What to work on: Please pick out every line below that contains the word "Which", and copy each one in full.

Supplied data:
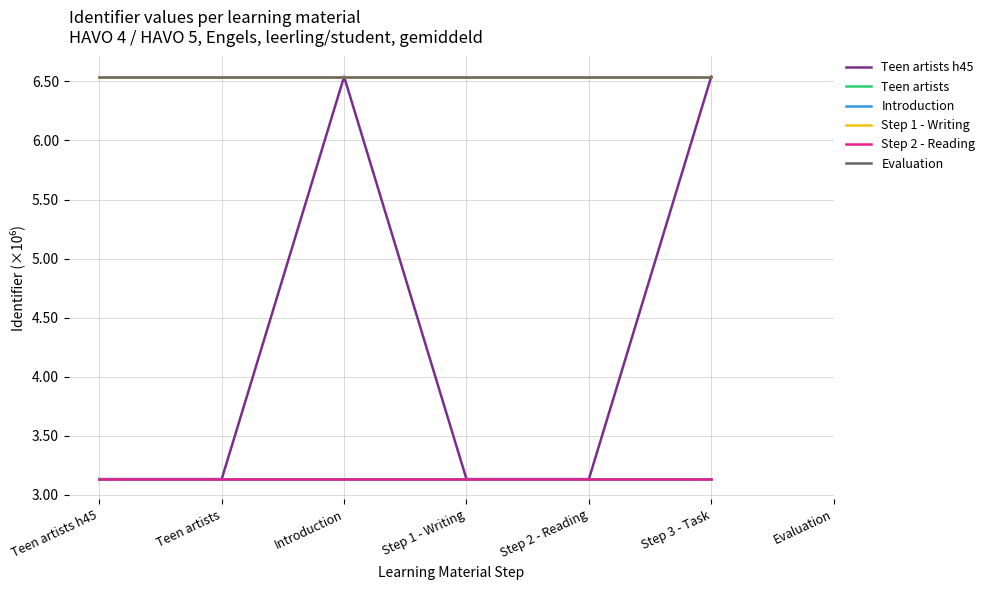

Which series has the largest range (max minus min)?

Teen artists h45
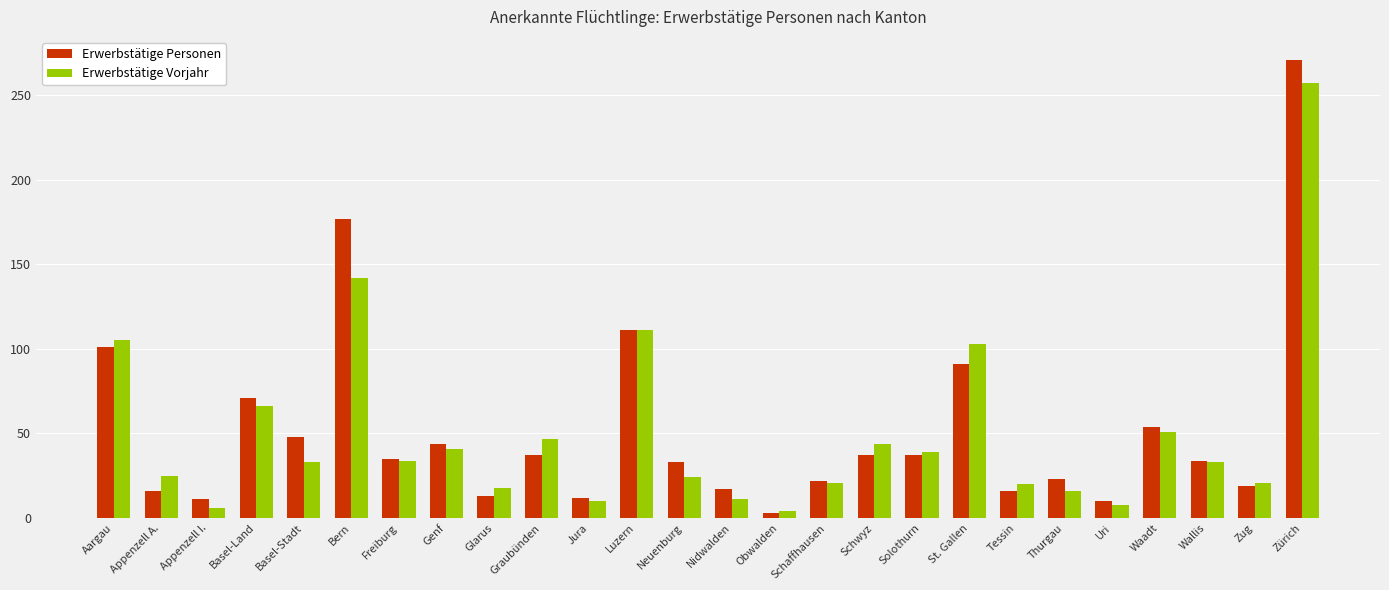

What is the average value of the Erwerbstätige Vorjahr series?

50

Your solution:
Which series has the largest range (max minus min)?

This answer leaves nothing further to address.